* Short problem 1: In the self-defense workshop post, how long does the workshop last?
* Short problem 2: Pick up the self-defense workshop post after its final sentence and carry it forward.

* Document segment:
----------

Then they’re not too young to learn how to defend themselves.
 
My daughter Lara is 11. She and I went to Erin’s Self Defence workshop today – for humans aged 10 to 110. 
 
It’s a no nonsense, fact driven, jam packed 1.5 hours of the best, practical self-defence tips on the planet. Pro defence tips Lara and I could equally perform. 
 
Today, people mostly came in pairs, men and women together, a father and a son, girlfriends, a mother and her son and daughter, and Lara and me. 
 
We invited several friends who struggled with deciding if talking about sexual assault, and violence was age appropriate for their kids. They didn’t come, which I think is a travesty, and here’s why.
 
We all walk around in a Pollyanna state or a positivity bias. Basically, this is a very clever trick our brains play on us, making us focus on the optimistic. 
 
It’s the principle that makes us think that ‘bad things happen to OTHER people’. It’s the tool that allows us to leave the house and go about our day because if we focussed on every little thing that could go wrong (like car accidents, strikes of lightning… and sexual assault) we’d never leave the house.

----------

* Data extract:

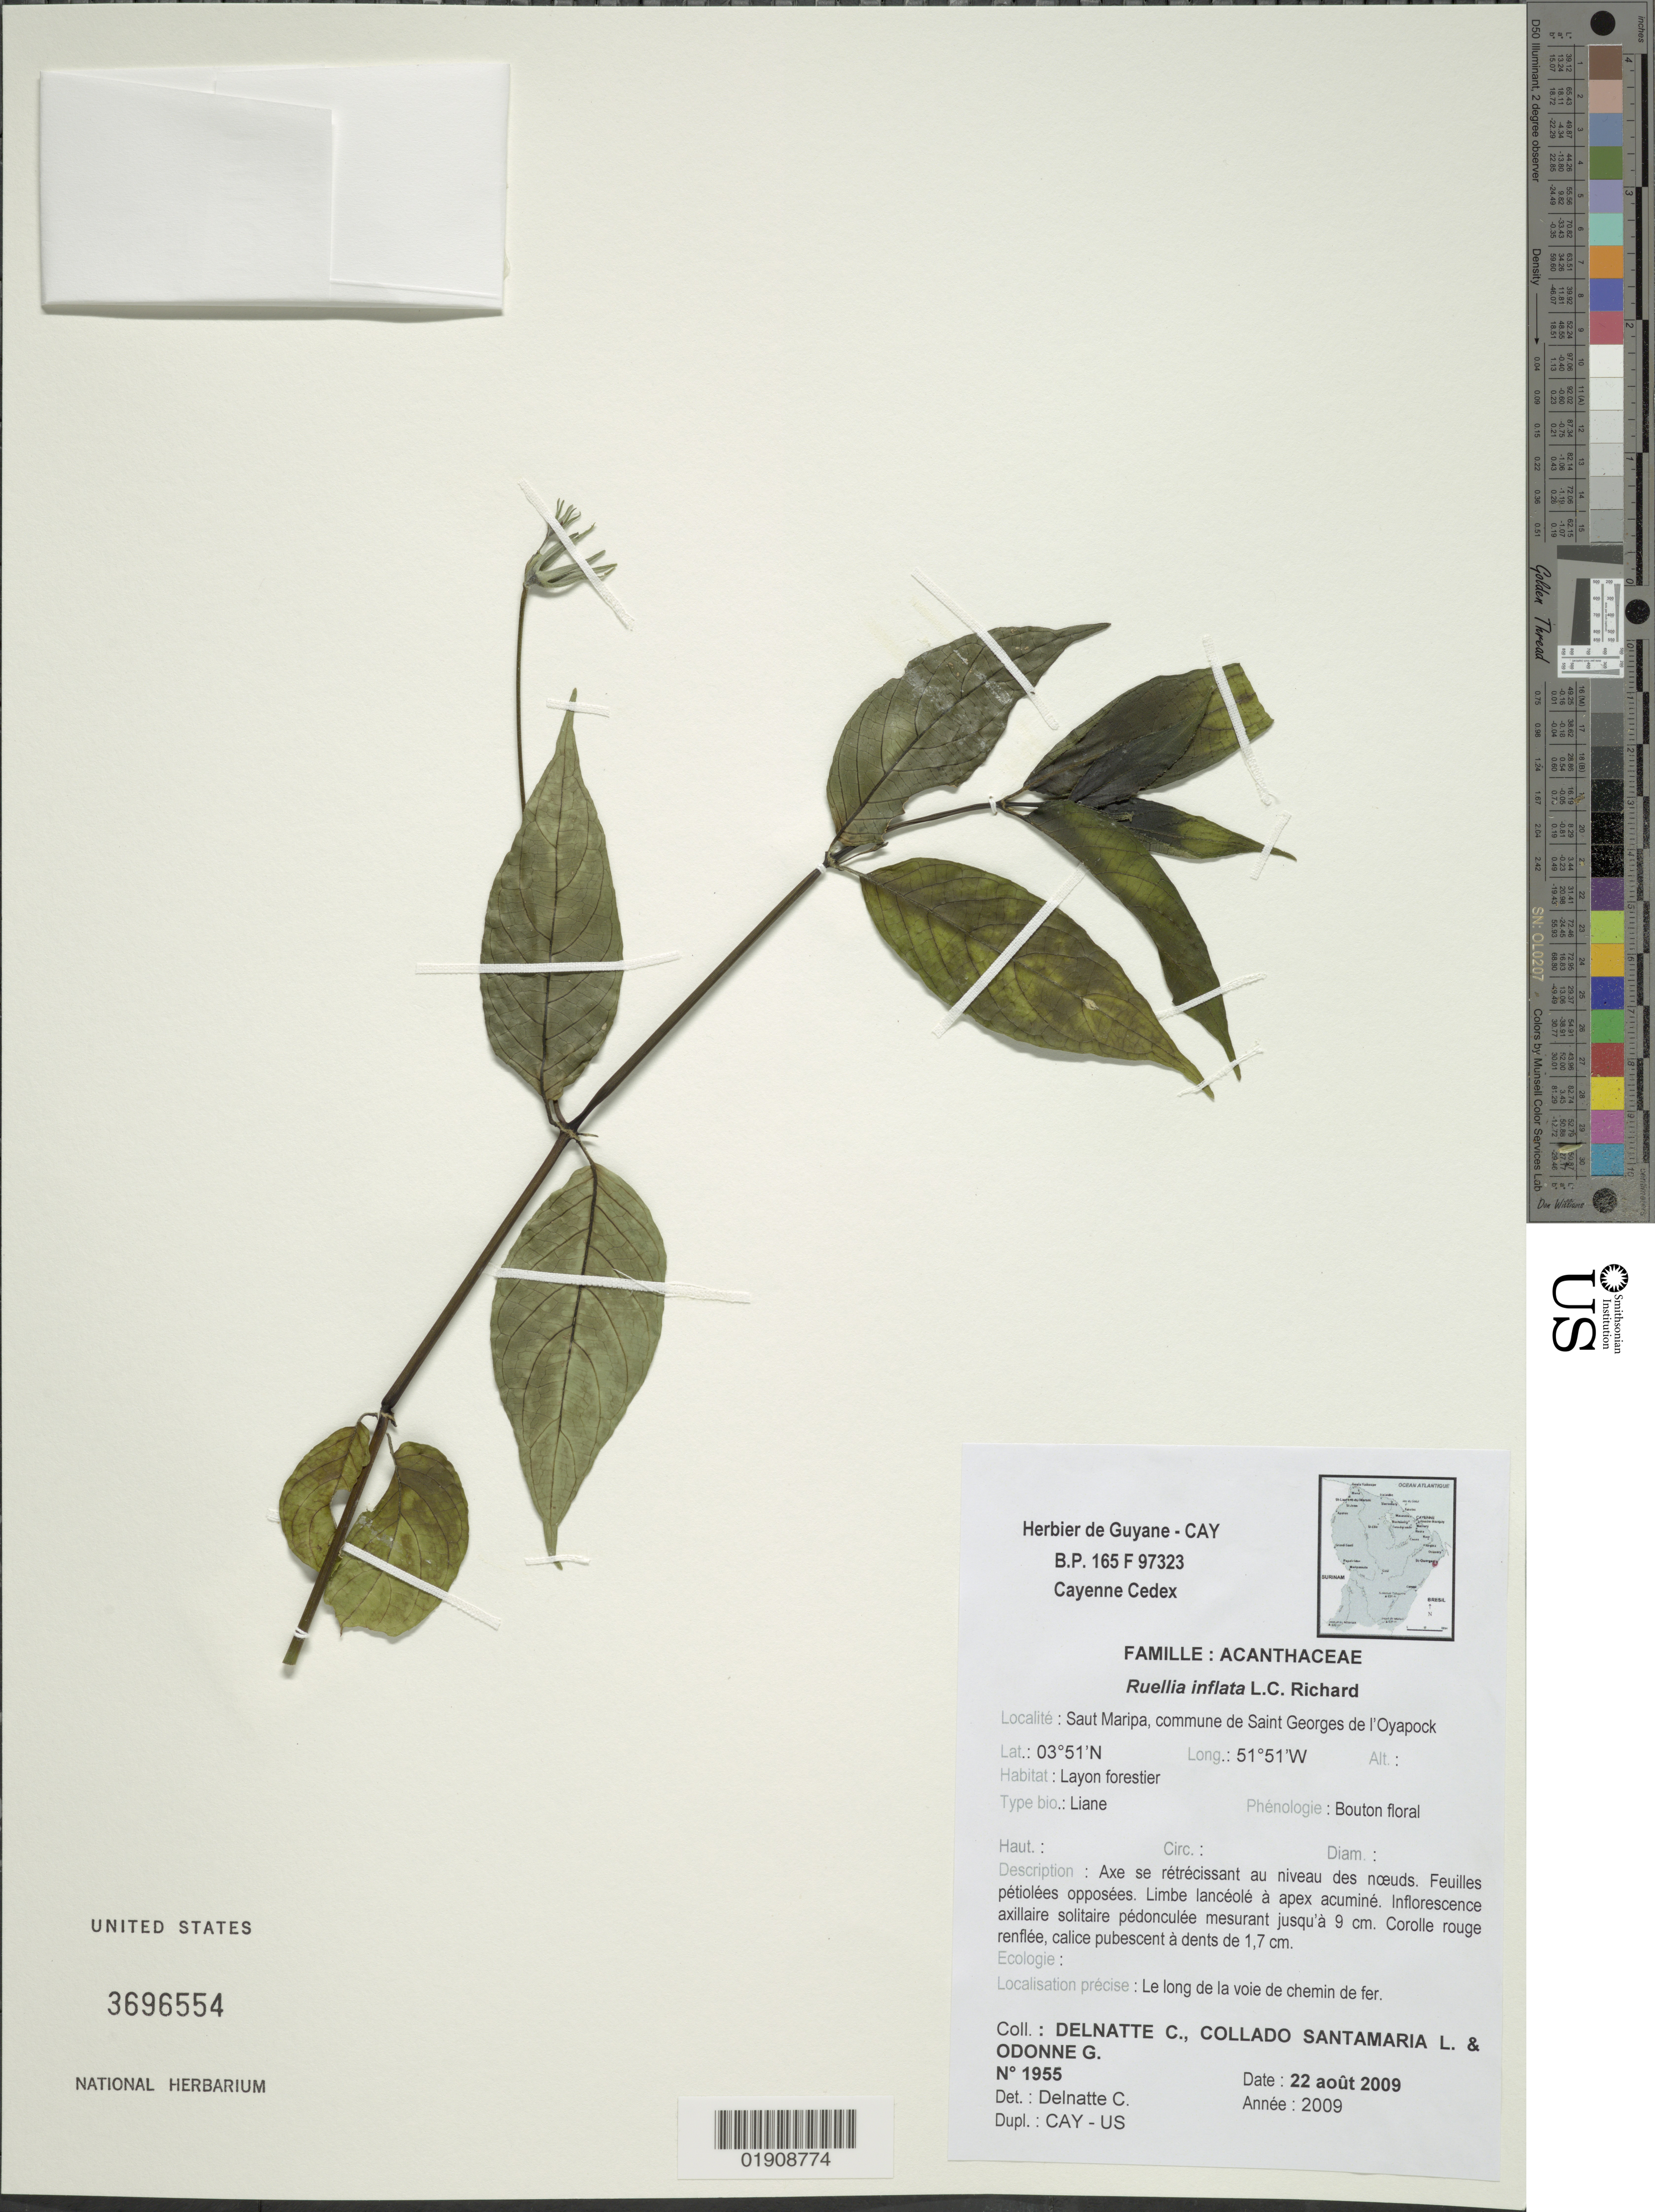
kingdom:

----------

* Reply 1: 1.5 hours.

* Reply 2:
 
We all need a little Pollyanna to put aside the risks we have no control over.
 
Brace yourself because I’m about the burst your Pollyanna bubble… depending on the optimism of the study you’re reading; our kids are at a risk of 1 in 3 of being the victims of sexual assault by the time they finish high school. 
 
ONE IN THREE! Holy smokes. When I read that my blood ran cold. If not my kids, it’s sure as hell going to be a friend of theirs. 
 
How do I equip them to defend themselves against that, how do I equip them to support friends through that?
 
The answer is simple. In the same way I wouldn’t expect them to learn a new language or sport without coaching, I don’t expect them to know how to respond to violence without coaching.
 
And this is the plan – Erin is the coach for you, your friends, your kids, against violence. 
 
Erin isn’t a scare monger. You’ll never hear her standing up in front of a class and scaring them with details of an attack. Rather she empowers us with super simple strategies ‘if this happens… this is how you stop it’. 
 
If my children DO need to defend themselves against sexual violence I sure as hell don’t want the very notion of sexual violence to be a surprise to them. 
 
We need to know what that is going to feel like, and what to do when it happens. 
 
Delivered in a very non confronting way, Erin teaches self-defence strategies regardless of your fitness or mobility. These are strategies that Lara, at 11, would be able to use as easily as me or my mum, my sisters, or the mountain of women in my life that I adore.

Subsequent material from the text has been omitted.